RAG Failure Modes and Production Challenges
Retrieval Quality Failures
Poor embeddings cause semantic mismatches. If your embedding model was trained on general web text but you are searching medical literature with specialized terminology, semantically similar medical concepts may map to distant vectors. A query about "myocardial infarction" might miss documents about "heart attack" if the model does not understand they are synonyms. Wrong chunking granularity breaks context. Imagine a document that says "Product X is safe for users over 18" chunked into "Product X is safe" (chunk 1) and "for users over 18" (chunk 2). Retrieving only chunk 1 leads to dangerous misinformation. This happens frequently with 200 to 300 token chunks where critical caveats fall into adjacent chunks that do not get retrieved. Query formulation issues compound the problem. User queries are often vague, ambiguous, or use different vocabulary than documents. "How do I ship code?" might mean deployment pipelines, code review process, or version control workflows. Without query understanding or expansion, retrieval returns irrelevant results.
Context Overflow and Truncation
A 32,000 token context limit seems generous until you account for system prompts (500 to 1000 tokens), conversation history (2000 to 5000 tokens for multi turn chats), and instructions (500 tokens). That leaves roughly 24,000 tokens for retrieved documents. If you naively insert 40 chunks of 1000 tokens each, you exceed the limit. Most systems silently truncate, keeping the first N chunks. This means later retrieved documents, which might contain critical information, get dropped. The LLM generates answers citing wrong sections or missing important caveats because it never saw the relevant context.

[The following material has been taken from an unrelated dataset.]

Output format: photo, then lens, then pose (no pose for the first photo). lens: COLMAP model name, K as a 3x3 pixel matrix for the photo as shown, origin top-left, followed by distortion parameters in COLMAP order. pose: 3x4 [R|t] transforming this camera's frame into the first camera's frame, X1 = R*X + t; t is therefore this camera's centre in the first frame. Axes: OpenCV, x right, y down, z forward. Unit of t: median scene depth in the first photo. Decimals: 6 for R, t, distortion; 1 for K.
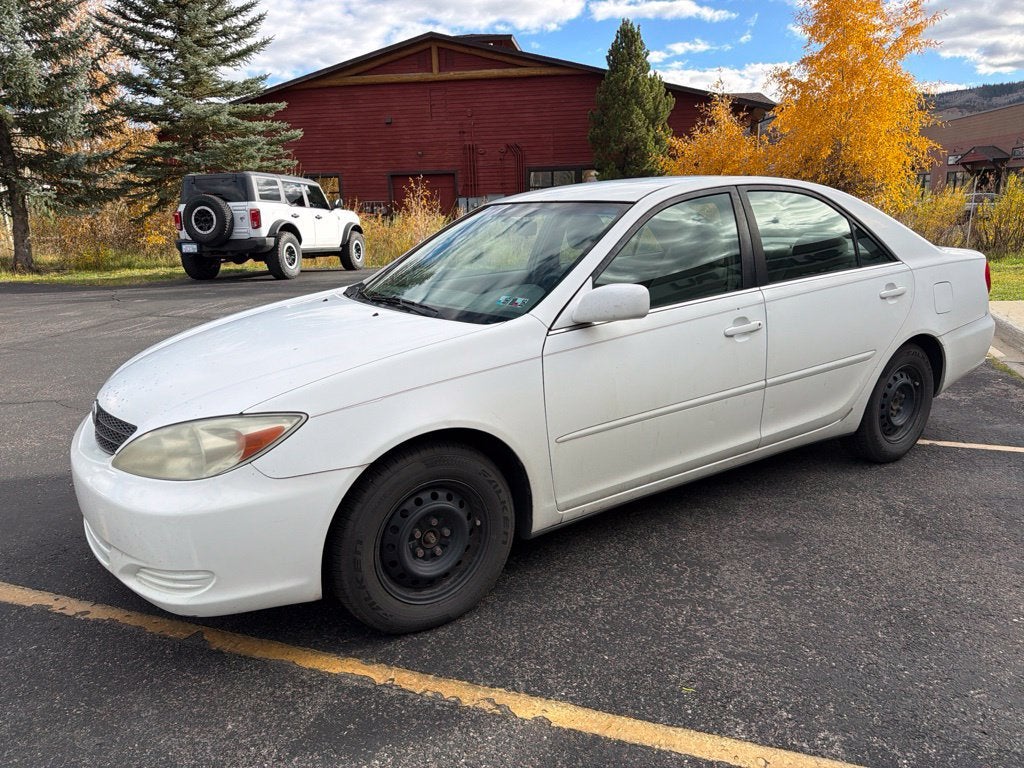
lens RADIAL K [[721.6, 0, 507.8], [0, 721.6, 389.5], [0, 0, 1]] dist [0.023812, -0.031107]
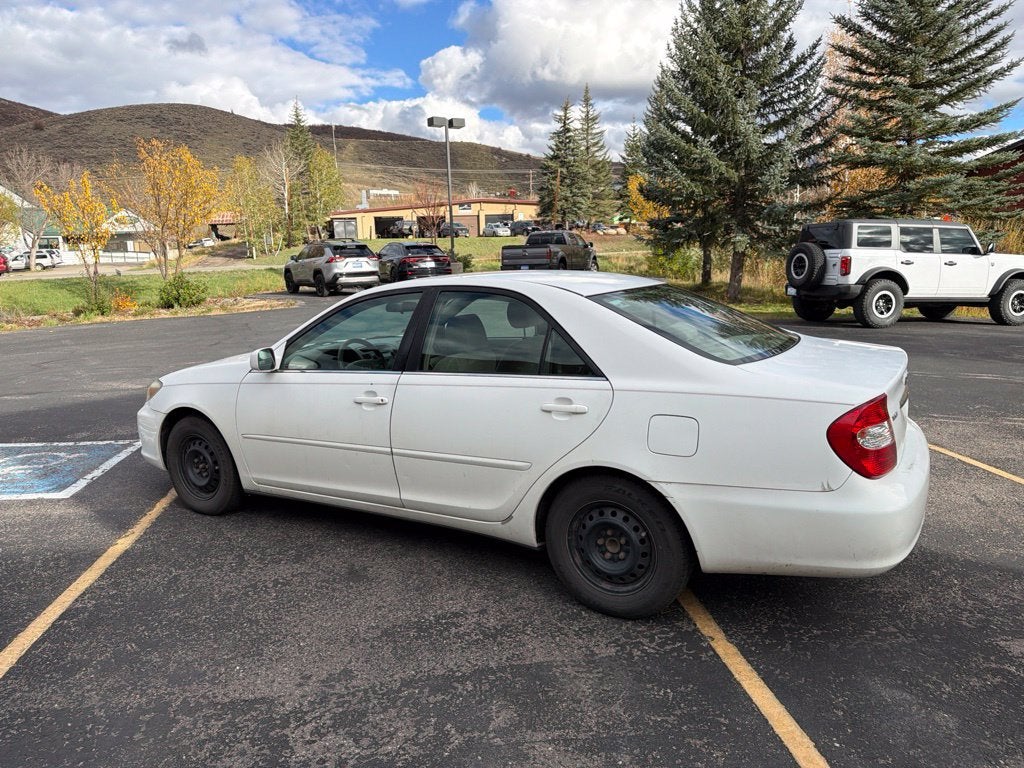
lens RADIAL K [[721.6, 0, 503.9], [0, 721.6, 384.5], [0, 0, 1]] dist [0.023812, -0.031107]
pose [[0.442734, 0.170706, -0.880253, 0.352113], [-0.208854, 0.974341, 0.083907, -0.061200], [0.871990, 0.146696, 0.467027, 0.143790]]
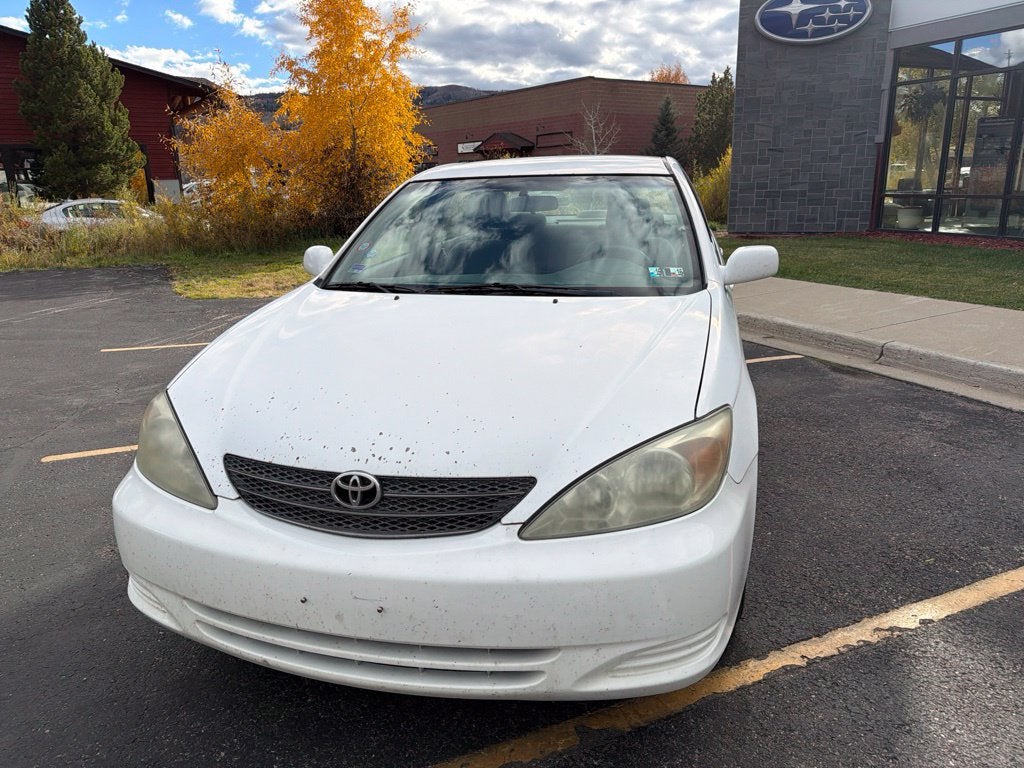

Security and Multi Tenancy
Vector indexes leak information in subtle ways. If your index does not enforce access control lists (ACLs) at retrieval time, a user in Sales might retrieve embeddings for confidential Engineering documents. Even without returning raw text, the embedding proximity itself reveals information: "your query is very similar to this document you cannot access" tells the user something. Production systems at companies like Microsoft apply per document ACL filters during vector search, filtering out results the user cannot access before re ranking. This requires the vector database to support efficient metadata filtering without scanning all vectors. For strong guarantees, some organizations maintain physically isolated indexes per tenant, trading increased storage and operational cost for security.

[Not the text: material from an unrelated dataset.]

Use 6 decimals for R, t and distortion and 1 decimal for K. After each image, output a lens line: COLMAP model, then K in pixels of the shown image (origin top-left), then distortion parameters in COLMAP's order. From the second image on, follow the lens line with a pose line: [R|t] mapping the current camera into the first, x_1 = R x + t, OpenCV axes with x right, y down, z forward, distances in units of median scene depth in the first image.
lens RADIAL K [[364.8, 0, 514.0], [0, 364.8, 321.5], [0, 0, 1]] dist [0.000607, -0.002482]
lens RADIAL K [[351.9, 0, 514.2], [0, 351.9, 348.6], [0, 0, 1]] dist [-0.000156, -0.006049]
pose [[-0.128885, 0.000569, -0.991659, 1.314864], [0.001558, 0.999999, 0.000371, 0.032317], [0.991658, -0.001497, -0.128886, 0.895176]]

Staleness and Embedding Drift
If ingestion runs nightly, a critical policy change at 10 AM is invisible to users until tomorrow. Real time indexing reduces lag to minutes or seconds but increases resource usage by 3 to 5x and adds complexity around eventual consistency.
Upgrading embedding models invalidates existing indexes. Mixing embeddings from text-embedding-ada-002 and text-embedding-3-large in one index breaks vector similarity: distances are no longer comparable. The solution is versioned indexes and batch re embedding, but during migration you see degraded relevance for days. With 200 million embeddings, re embedding at 1000 vectors per second takes over 2 days.
Evaluation Challenges
RAG systems produce fluent but subtly wrong answers that are hard to catch. You need metrics for groundedness (does the answer stick to retrieved facts), citation correctness (are citations accurate), and coverage (did retrieval find all relevant sources). Human labeled test sets with 500 to 1000 examples provide the gold standard, but automatic heuristics like checking for unsupported claims or hallucinated citations catch many issues in production.